━━ Dataset records
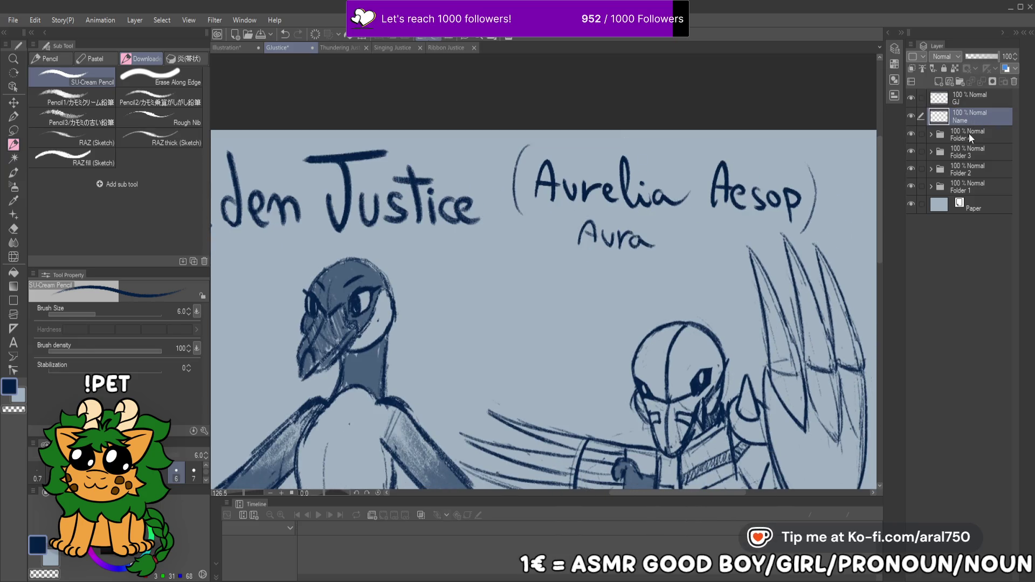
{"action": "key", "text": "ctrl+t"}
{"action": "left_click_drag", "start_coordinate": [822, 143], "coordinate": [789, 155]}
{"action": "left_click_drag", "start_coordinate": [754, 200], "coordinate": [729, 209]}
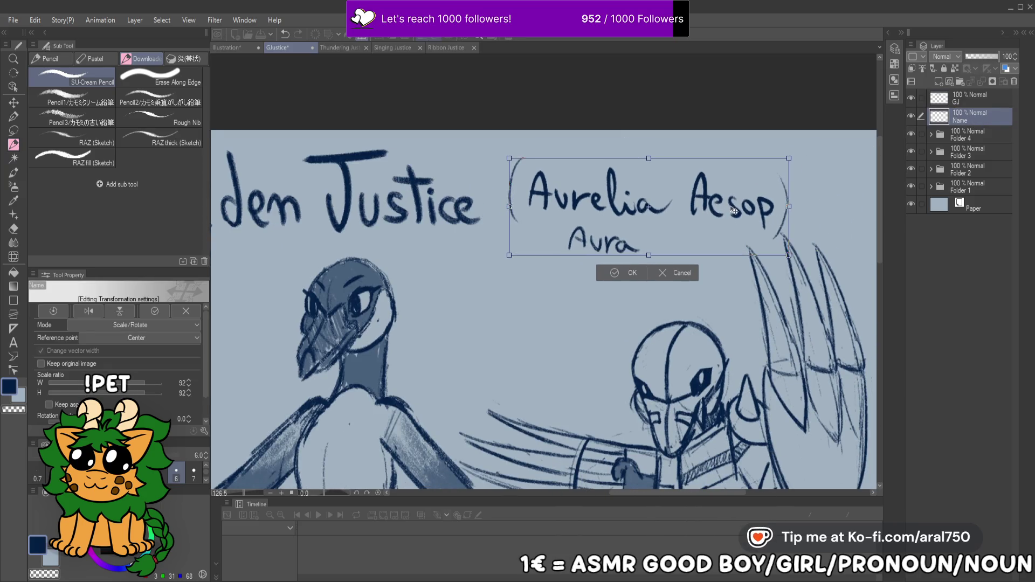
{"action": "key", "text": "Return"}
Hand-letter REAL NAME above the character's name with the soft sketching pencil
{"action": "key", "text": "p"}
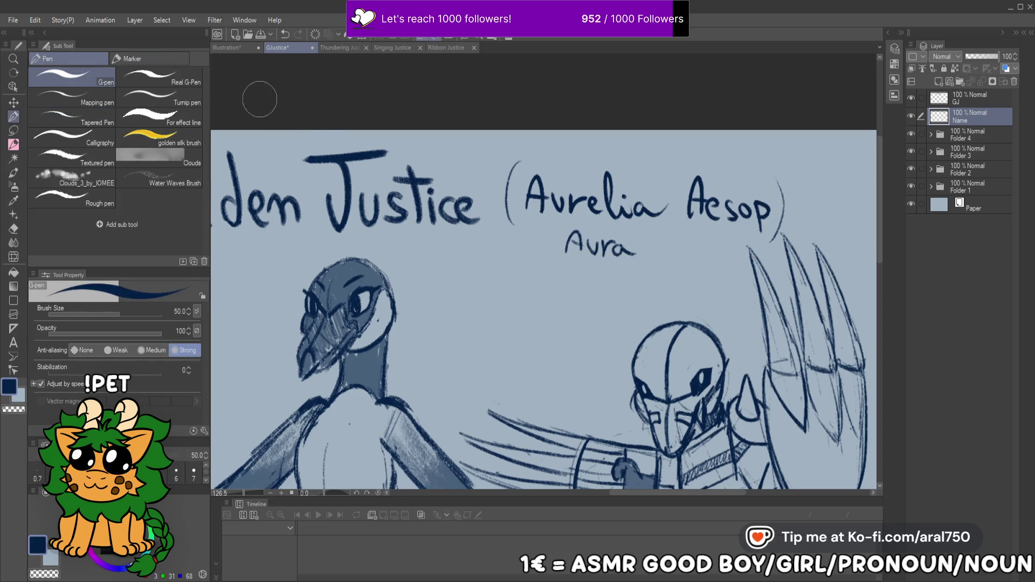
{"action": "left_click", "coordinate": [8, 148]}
━━━━
◆ Exercise
Only the lines that hold the word "text" are wanted; each should be pulled from the records.

◆ Answer to this exercise
{"action": "key", "text": "ctrl+t"}
{"action": "key", "text": "Return"}
{"action": "key", "text": "p"}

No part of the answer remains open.